There is a suffix in Kyrgyz and I am not sure whether it denotes future tense or imperfective aspect. Are there any tests which can help me to distinguish between imperfective aspect and future tense?
The Max Plank Institute's Department of Linguistics has a few resources, including a questionnaire, for dealing with questions of tense and aspect. But as Dominik hinted, tense and aspect are a tricky thing, and a often very intertwined to the point that it gets quite difficult to pick them apart, and even linguists can disagree (for instance, many sources talk about a past and nonpast tense in Japanese, while many others talk about perfective and imperfective aspect).

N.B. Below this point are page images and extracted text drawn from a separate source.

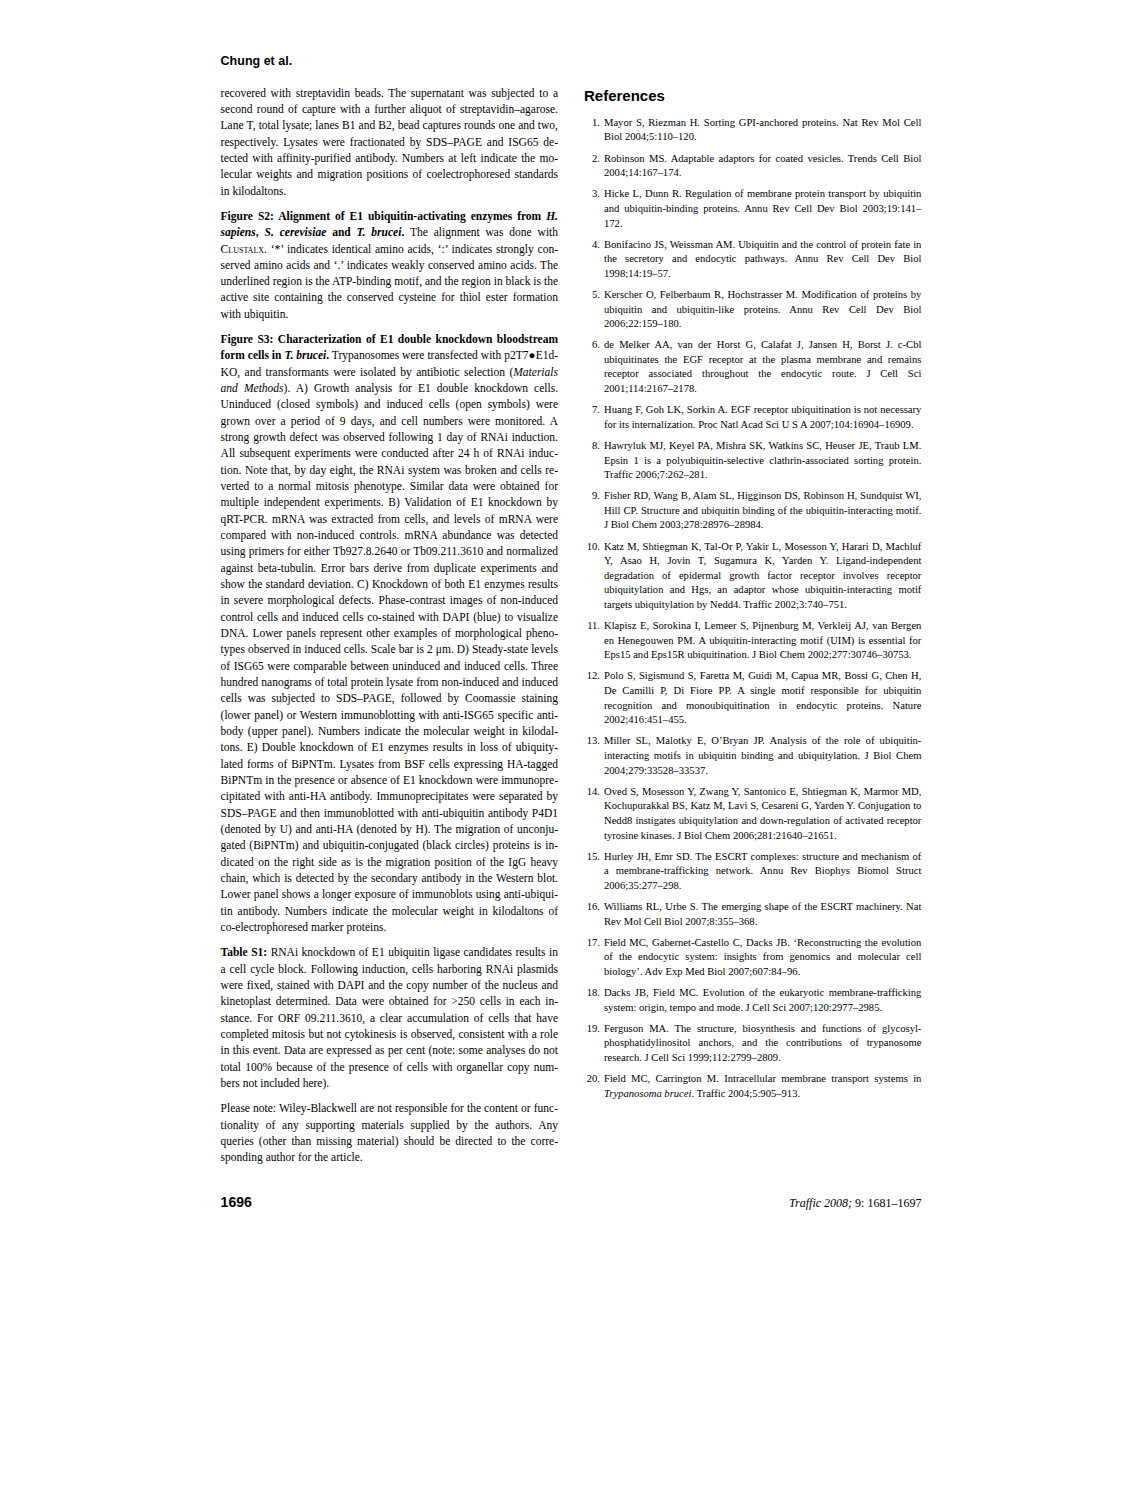Chung et al.
recovered with streptavidin beads. The supernatant was subjected to a second round of capture with a further aliquot of streptavidin–agarose. Lane T, total lysate; lanes B1 and B2, bead captures rounds one and two, respectively. Lysates were fractionated by SDS–PAGE and ISG65 detected with affinity-purified antibody. Numbers at left indicate the molecular weights and migration positions of coelectrophoresed standards in kilodaltons.
Figure S2: Alignment of E1 ubiquitin-activating enzymes from H. sapiens, S. cerevisiae and T. brucei. The alignment was done with Clustalx. ‘*’ indicates identical amino acids, ‘:’ indicates strongly conserved amino acids and ‘.’ indicates weakly conserved amino acids. The underlined region is the ATP-binding motif, and the region in black is the active site containing the conserved cysteine for thiol ester formation with ubiquitin.
Figure S3: Characterization of E1 double knockdown bloodstream form cells in T. brucei. Trypanosomes were transfected with p2T7●E1d-KO, and transformants were isolated by antibiotic selection (Materials and Methods). A) Growth analysis for E1 double knockdown cells. Uninduced (closed symbols) and induced cells (open symbols) were grown over a period of 9 days, and cell numbers were monitored. A strong growth defect was observed following 1 day of RNAi induction. All subsequent experiments were conducted after 24 h of RNAi induction. Note that, by day eight, the RNAi system was broken and cells reverted to a normal mitosis phenotype. Similar data were obtained for multiple independent experiments. B) Validation of E1 knockdown by qRT-PCR. mRNA was extracted from cells, and levels of mRNA were compared with non-induced controls. mRNA abundance was detected using primers for either Tb927.8.2640 or Tb09.211.3610 and normalized against beta-tubulin. Error bars derive from duplicate experiments and show the standard deviation. C) Knockdown of both E1 enzymes results in severe morphological defects. Phase-contrast images of non-induced control cells and induced cells co-stained with DAPI (blue) to visualize DNA. Lower panels represent other examples of morphological phenotypes observed in induced cells. Scale bar is 2 μm. D) Steady-state levels of ISG65 were comparable between uninduced and induced cells. Three hundred nanograms of total protein lysate from non-induced and induced cells was subjected to SDS–PAGE, followed by Coomassie staining (lower panel) or Western immunoblotting with anti-ISG65 specific antibody (upper panel). Numbers indicate the molecular weight in kilodaltons. E) Double knockdown of E1 enzymes results in loss of ubiquitylated forms of BiPNTm. Lysates from BSF cells expressing HA-tagged BiPNTm in the presence or absence of E1 knockdown were immunoprecipitated with anti-HA antibody. Immunoprecipitates were separated by SDS–PAGE and then immunoblotted with anti-ubiquitin antibody P4D1 (denoted by U) and anti-HA (denoted by H). The migration of unconjugated (BiPNTm) and ubiquitin-conjugated (black circles) proteins is indicated on the right side as is the migration position of the IgG heavy chain, which is detected by the secondary antibody in the Western blot. Lower panel shows a longer exposure of immunoblots using anti-ubiquitin antibody. Numbers indicate the molecular weight in kilodaltons of co-electrophoresed marker proteins.
Table S1: RNAi knockdown of E1 ubiquitin ligase candidates results in a cell cycle block. Following induction, cells harboring RNAi plasmids were fixed, stained with DAPI and the copy number of the nucleus and kinetoplast determined. Data were obtained for >250 cells in each instance. For ORF 09.211.3610, a clear accumulation of cells that have completed mitosis but not cytokinesis is observed, consistent with a role in this event. Data are expressed as per cent (note: some analyses do not total 100% because of the presence of cells with organellar copy numbers not included here).
Please note: Wiley-Blackwell are not responsible for the content or functionality of any supporting materials supplied by the authors. Any queries (other than missing material) should be directed to the corresponding author for the article.
References
Mayor S, Riezman H. Sorting GPI-anchored proteins. Nat Rev Mol Cell Biol 2004;5:110–120.
Robinson MS. Adaptable adaptors for coated vesicles. Trends Cell Biol 2004;14:167–174.
Hicke L, Dunn R. Regulation of membrane protein transport by ubiquitin and ubiquitin-binding proteins. Annu Rev Cell Dev Biol 2003;19:141–172.
Bonifacino JS, Weissman AM. Ubiquitin and the control of protein fate in the secretory and endocytic pathways. Annu Rev Cell Dev Biol 1998;14:19–57.
Kerscher O, Felberbaum R, Hochstrasser M. Modification of proteins by ubiquitin and ubiquitin-like proteins. Annu Rev Cell Dev Biol 2006;22:159–180.
de Melker AA, van der Horst G, Calafat J, Jansen H, Borst J. c-Cbl ubiquitinates the EGF receptor at the plasma membrane and remains receptor associated throughout the endocytic route. J Cell Sci 2001;114:2167–2178.
Huang F, Goh LK, Sorkin A. EGF receptor ubiquitination is not necessary for its internalization. Proc Natl Acad Sci U S A 2007;104:16904–16909.
Hawryluk MJ, Keyel PA, Mishra SK, Watkins SC, Heuser JE, Traub LM. Epsin 1 is a polyubiquitin-selective clathrin-associated sorting protein. Traffic 2006;7:262–281.
Fisher RD, Wang B, Alam SL, Higginson DS, Robinson H, Sundquist WI, Hill CP. Structure and ubiquitin binding of the ubiquitin-interacting motif. J Biol Chem 2003;278:28976–28984.
Katz M, Shtiegman K, Tal-Or P, Yakir L, Mosesson Y, Harari D, Machluf Y, Asao H, Jovin T, Sugamura K, Yarden Y. Ligand-independent degradation of epidermal growth factor receptor involves receptor ubiquitylation and Hgs, an adaptor whose ubiquitin-interacting motif targets ubiquitylation by Nedd4. Traffic 2002;3:740–751.
Klapisz E, Sorokina I, Lemeer S, Pijnenburg M, Verkleij AJ, van Bergen en Henegouwen PM. A ubiquitin-interacting motif (UIM) is essential for Eps15 and Eps15R ubiquitination. J Biol Chem 2002;277:30746–30753.
Polo S, Sigismund S, Faretta M, Guidi M, Capua MR, Bossi G, Chen H, De Camilli P, Di Fiore PP. A single motif responsible for ubiquitin recognition and monoubiquitination in endocytic proteins. Nature 2002;416:451–455.
Miller SL, Malotky E, O’Bryan JP. Analysis of the role of ubiquitin-interacting motifs in ubiquitin binding and ubiquitylation. J Biol Chem 2004;279:33528–33537.
Oved S, Mosesson Y, Zwang Y, Santonico E, Shtiegman K, Marmor MD, Kochupurakkal BS, Katz M, Lavi S, Cesareni G, Yarden Y. Conjugation to Nedd8 instigates ubiquitylation and down-regulation of activated receptor tyrosine kinases. J Biol Chem 2006;281:21640–21651.
Hurley JH, Emr SD. The ESCRT complexes: structure and mechanism of a membrane-trafficking network. Annu Rev Biophys Biomol Struct 2006;35:277–298.
Williams RL, Urbe S. The emerging shape of the ESCRT machinery. Nat Rev Mol Cell Biol 2007;8:355–368.
Field MC, Gabernet-Castello C, Dacks JB. ‘Reconstructing the evolution of the endocytic system: insights from genomics and molecular cell biology’. Adv Exp Med Biol 2007;607:84–96.
Dacks JB, Field MC. Evolution of the eukaryotic membrane-trafficking system: origin, tempo and mode. J Cell Sci 2007;120:2977–2985.
Ferguson MA. The structure, biosynthesis and functions of glycosyl-phosphatidylinositol anchors, and the contributions of trypanosome research. J Cell Sci 1999;112:2799–2809.
Field MC, Carrington M. Intracellular membrane transport systems in Trypanosoma brucei. Traffic 2004;5:905–913.
1696
Traffic 2008; 9: 1681–1697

You need to distinguish between tense, aspect and time reference. For instance, the English present continuous combines a present time reference with an imperfective aspect. However, it is often used to denote future time reference as well in some contexts. E.g. "We're leaving at 8 sharp tomorrow morning."
What you need to do is a functional analysis of the whole system of tense, aspect and mood. I tried to something like that for Czech, here: http://www.slideshare.net/bohemicus/presenting-aspect-as-tense
The whole system of labels for tenses and aspects is really a mixture of tradition and some general principles but their definitions are not reliable to predict actual uses across languages. For instance, in the above presentation I showed that you could easily reimagine a Czech system without aspect or the English system with only three tenses and three aspects. These things are just more or less arbitrary labels for ways in which languages code reference to time, perspective on action progress vs. completeness, repetition, mood, etc.
That said, I find the labels 'tense' and 'aspect' useful shortcuts when describing these complex phenomena - particularly in broadly related languages - but they're just that.
As the others have said, Tense Aspect and Mood are tricky. Their morphemes often combine meanings, and they imply even more. A language may not formally mark a category so it becomes convention to use another category to communicate the one that isn't marked. The Prominence of Tense, Aspect and Mood by Bhat is a good book on the topic. Check your library because it's way overpriced!
To precisely determine what the suffix marks will be hard, but there is one easy test: can it be used to communicate past continuous/imperfective? If so then I think it's straightforward to call it an imperfective rather than future. If not, then unfortunately the test won't help you know either way.